The core idea lies in an interpolation method, in which the FE analysis does not follow the original load history, but first calculates neighboring points.
These neighboring points result by placing a grid around the load curve. This results in a rectangular grid in the case of two forces and a cubic 3D grid for three forces. Non-linear FE analyzes are carried out for these discrete grid points. The deformation and stress states are interpolated from the results at the corner points for all times. Grid points that are not required for interpolation do not have to be calculated.

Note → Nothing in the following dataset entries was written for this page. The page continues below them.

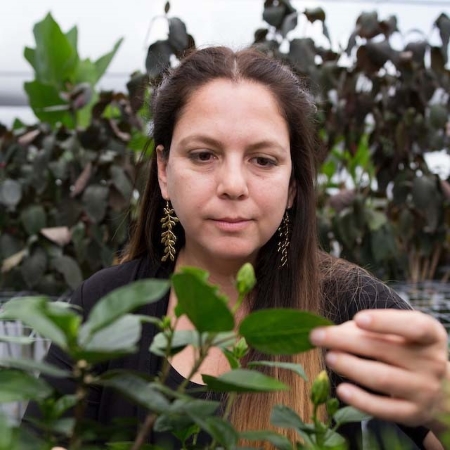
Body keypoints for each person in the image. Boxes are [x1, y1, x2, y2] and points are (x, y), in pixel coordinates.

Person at [25, 46, 449, 449]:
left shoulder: (350, 310)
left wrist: (442, 403)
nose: (232, 185)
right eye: (204, 155)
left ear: (292, 188)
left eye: (262, 160)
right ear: (164, 171)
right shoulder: (104, 307)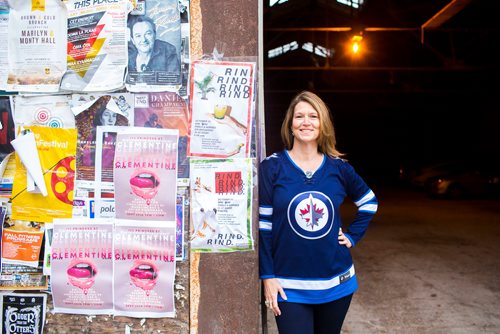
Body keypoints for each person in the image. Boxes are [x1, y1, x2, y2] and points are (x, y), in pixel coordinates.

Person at [259, 91, 378, 333]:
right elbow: (264, 226)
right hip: (288, 285)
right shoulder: (272, 167)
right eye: (299, 116)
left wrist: (353, 236)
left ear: (322, 124)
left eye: (313, 116)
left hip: (336, 282)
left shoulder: (338, 168)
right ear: (290, 125)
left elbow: (369, 203)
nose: (306, 122)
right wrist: (267, 276)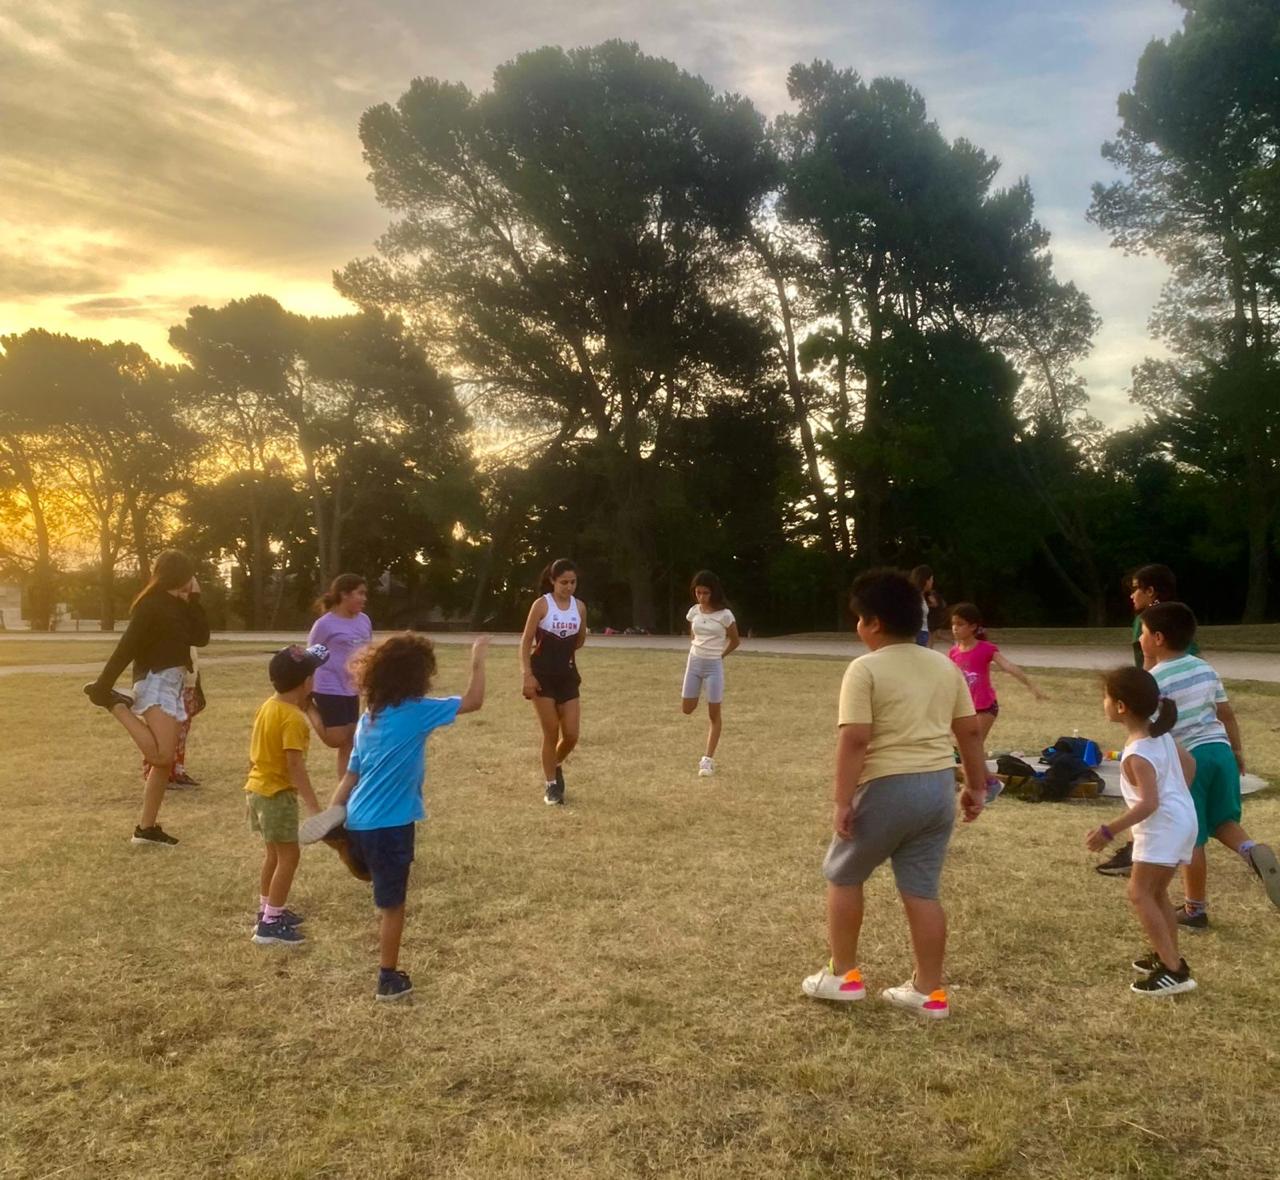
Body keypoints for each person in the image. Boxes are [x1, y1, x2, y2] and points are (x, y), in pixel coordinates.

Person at [802, 569, 988, 1021]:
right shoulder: (945, 666)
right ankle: (929, 991)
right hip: (937, 788)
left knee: (844, 873)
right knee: (921, 890)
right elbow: (969, 731)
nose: (858, 627)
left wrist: (842, 801)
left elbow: (855, 740)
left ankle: (843, 975)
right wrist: (975, 786)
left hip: (888, 786)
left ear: (875, 623)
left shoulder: (865, 668)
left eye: (859, 619)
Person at [300, 633, 488, 1000]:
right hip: (390, 826)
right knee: (392, 905)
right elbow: (474, 701)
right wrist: (477, 659)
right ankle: (388, 978)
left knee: (371, 872)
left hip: (357, 818)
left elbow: (350, 776)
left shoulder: (369, 718)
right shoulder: (418, 711)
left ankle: (341, 839)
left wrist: (333, 814)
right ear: (417, 676)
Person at [1141, 602, 1280, 926]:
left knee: (1192, 836)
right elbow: (1226, 713)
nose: (1140, 639)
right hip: (1220, 752)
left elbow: (1150, 728)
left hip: (1191, 760)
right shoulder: (1204, 668)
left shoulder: (1154, 680)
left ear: (1158, 638)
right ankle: (1251, 851)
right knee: (1222, 821)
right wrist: (1237, 751)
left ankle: (1195, 909)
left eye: (1144, 633)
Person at [83, 550, 210, 847]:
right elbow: (126, 647)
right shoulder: (150, 605)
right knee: (161, 757)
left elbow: (201, 637)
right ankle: (115, 704)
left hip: (173, 683)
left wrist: (194, 599)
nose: (192, 579)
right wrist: (103, 686)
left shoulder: (180, 605)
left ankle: (146, 829)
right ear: (179, 573)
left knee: (163, 763)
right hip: (156, 680)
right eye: (189, 574)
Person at [1086, 667, 1198, 995]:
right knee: (1156, 892)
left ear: (1121, 706)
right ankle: (1168, 956)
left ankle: (1174, 971)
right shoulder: (1159, 735)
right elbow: (1190, 765)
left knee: (1139, 893)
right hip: (1180, 821)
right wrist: (1177, 795)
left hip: (1162, 827)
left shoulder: (1136, 754)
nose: (1104, 703)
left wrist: (1109, 830)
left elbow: (1148, 803)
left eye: (1106, 697)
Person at [1099, 563, 1198, 878]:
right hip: (1175, 715)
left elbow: (1146, 666)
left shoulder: (1149, 620)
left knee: (1142, 893)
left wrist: (1108, 830)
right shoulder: (1179, 617)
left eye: (1136, 588)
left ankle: (1134, 850)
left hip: (1154, 704)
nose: (1132, 595)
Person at [246, 645, 328, 947]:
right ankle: (270, 924)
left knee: (274, 855)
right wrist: (315, 808)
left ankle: (267, 909)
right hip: (277, 795)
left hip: (258, 790)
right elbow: (295, 766)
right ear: (306, 682)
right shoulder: (293, 718)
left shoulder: (268, 706)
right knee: (289, 857)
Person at [520, 559, 586, 805]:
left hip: (567, 676)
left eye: (573, 582)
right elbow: (526, 641)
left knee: (571, 734)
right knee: (551, 732)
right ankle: (551, 786)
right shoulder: (542, 604)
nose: (568, 587)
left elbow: (580, 640)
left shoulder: (580, 607)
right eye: (563, 582)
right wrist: (527, 674)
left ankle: (555, 763)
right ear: (552, 581)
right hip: (542, 677)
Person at [947, 603, 1045, 744]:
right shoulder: (953, 652)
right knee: (962, 746)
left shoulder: (985, 648)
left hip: (985, 706)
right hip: (965, 707)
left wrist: (1031, 686)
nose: (955, 628)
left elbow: (1008, 666)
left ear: (973, 626)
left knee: (974, 744)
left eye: (960, 624)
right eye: (953, 624)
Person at [307, 573, 373, 778]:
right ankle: (307, 707)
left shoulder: (364, 620)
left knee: (350, 740)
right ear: (344, 594)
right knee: (337, 738)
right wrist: (305, 687)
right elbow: (311, 656)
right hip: (328, 684)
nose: (364, 598)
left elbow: (367, 653)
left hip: (351, 686)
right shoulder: (324, 624)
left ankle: (345, 790)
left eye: (365, 594)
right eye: (360, 593)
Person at [680, 570, 741, 777]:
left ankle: (707, 760)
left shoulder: (725, 615)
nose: (701, 597)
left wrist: (720, 655)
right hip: (694, 662)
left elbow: (735, 640)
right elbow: (693, 635)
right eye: (698, 592)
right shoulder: (694, 612)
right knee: (687, 709)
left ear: (713, 592)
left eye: (705, 593)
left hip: (714, 665)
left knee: (714, 713)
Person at [142, 647, 205, 789]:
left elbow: (193, 659)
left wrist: (196, 684)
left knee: (181, 733)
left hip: (187, 684)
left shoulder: (188, 637)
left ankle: (177, 771)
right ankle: (155, 772)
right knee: (161, 732)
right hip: (168, 685)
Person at [909, 565, 942, 647]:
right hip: (918, 634)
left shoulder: (923, 596)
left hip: (923, 633)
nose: (932, 582)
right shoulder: (914, 598)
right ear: (926, 581)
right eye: (931, 579)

This means that unnecessary states in the FE analysis and channels in ChannelMAX can be avoided.
Fig. 1: Discretization of Load Histories
The advantage of Elastoloads is that all the necessary input files for the FE solver or FEMFAT are created automatically. The expanded output options for post-processing in MetaPost are also particularly helpful, as the deformations, superposed stresses and damage can be animated in no time.
The application of a leaf spring is intended to illustrate the use of Elastoloads. As a special feature, a number of non-linearities supported by Elastoloads are included in this example (contact, hyper-elastic material behavior & large deformations).
Fig. 2: Leaf Spring Model
The external load is applied in the form of displacements in the x, y and z directions.
The load curve is discretized with five steps in the x-, eight in the y- and five in the z-direction (see figure above).
This results in a total of 25 FE analyzes with theoretically 200 FEMFAT channels. After filtering, 107 channels relevant for the given load histories remain.
The results show damage distributions and equivalent stress histories at selected points.
Fig. 3: Damage results & local stress histories
With Elastoloads it is possible to evaluate non-linear phenomena in combination with any length of road load data with an efficient channel-based approach in ChannelMAX with regard to durability. Due to the high degree of automation, this tool can be excellently included in the global simulation process.
A good selection of the level of discretion leads to a reduction in the required FE analyzes and a minimization of ChannelMAX channels.
Additional output in the form of a MetaPost session file simplifies the evaluation and enables even deeper insight into the underlying deformation and damage mechanisms.